*TASK ITEM*: Please set down, unchanged, the line containing "</xsd:restriction>" and all the lines that follow it until the data below ends.

※

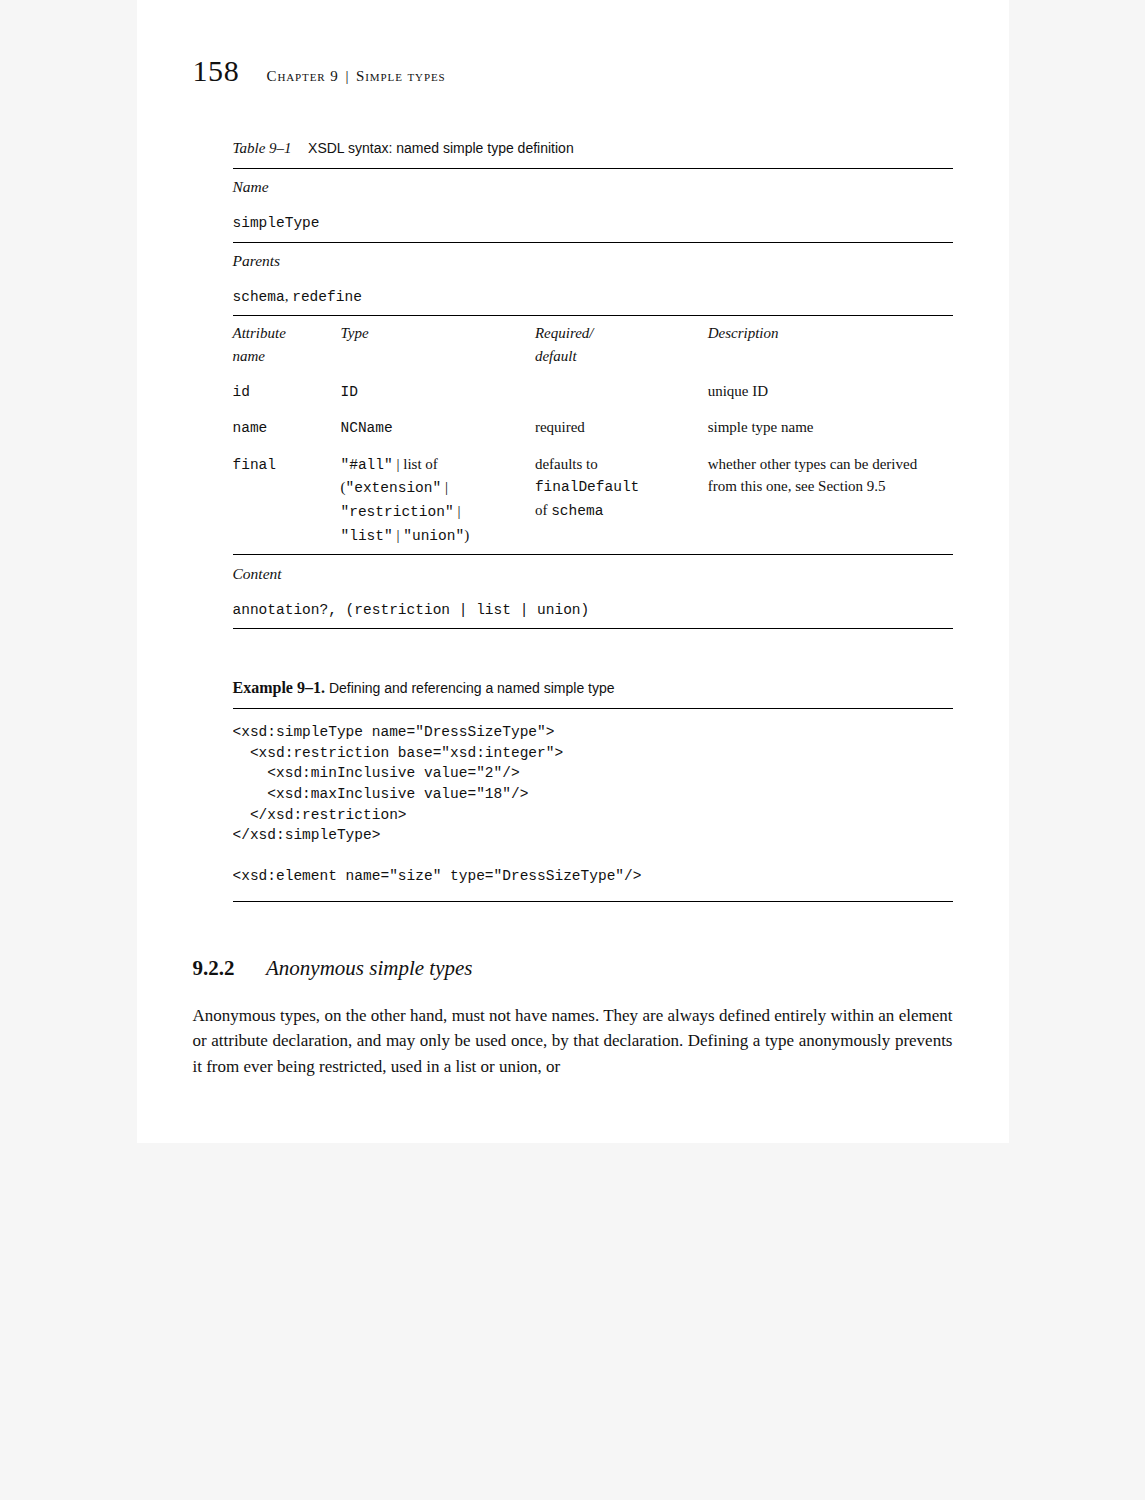158 Chapter 9|Simple types
Table 9–1 XSDL syntax: named simple type definition
| Name |
| simpleType |
| Parents |
| schema , redefine |
| Attribute name | Type | Required/ default | Description |
| id | ID | | unique ID |
| name | NCName | required | simple type name |
| final | "#all" / list of ( "extension" / "restriction" / "list" / "union" ) | defaults to finalDefault of schema | whether other types can be derived from this one, see Section 9.5 |
| Content |
| annotation?, (restriction / list / union) |
Example 9–1. Defining and referencing a named simple type
<xsd:simpleType name="DressSizeType">
  <xsd:restriction base="xsd:integer">
    <xsd:minInclusive value="2"/>
    <xsd:maxInclusive value="18"/>
  </xsd:restriction>
</xsd:simpleType>

<xsd:element name="size" type="DressSizeType"/>
9.2.2 Anonymous simple types
Anonymous types, on the other hand, must not have names. They are always defined entirely within an element or attribute declaration, and may only be used once, by that declaration. Defining a type anonymously prevents it from ever being restricted, used in a list or union, or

※

*WRITTEN RESPONSE*:
  </xsd:restriction>
</xsd:simpleType>

<xsd:element name="size" type="DressSizeType"/>
9.2.2 Anonymous simple types
Anonymous types, on the other hand, must not have names. They are always defined entirely within an element or attribute declaration, and may only be used once, by that declaration. Defining a type anonymously prevents it from ever being restricted, used in a list or union, or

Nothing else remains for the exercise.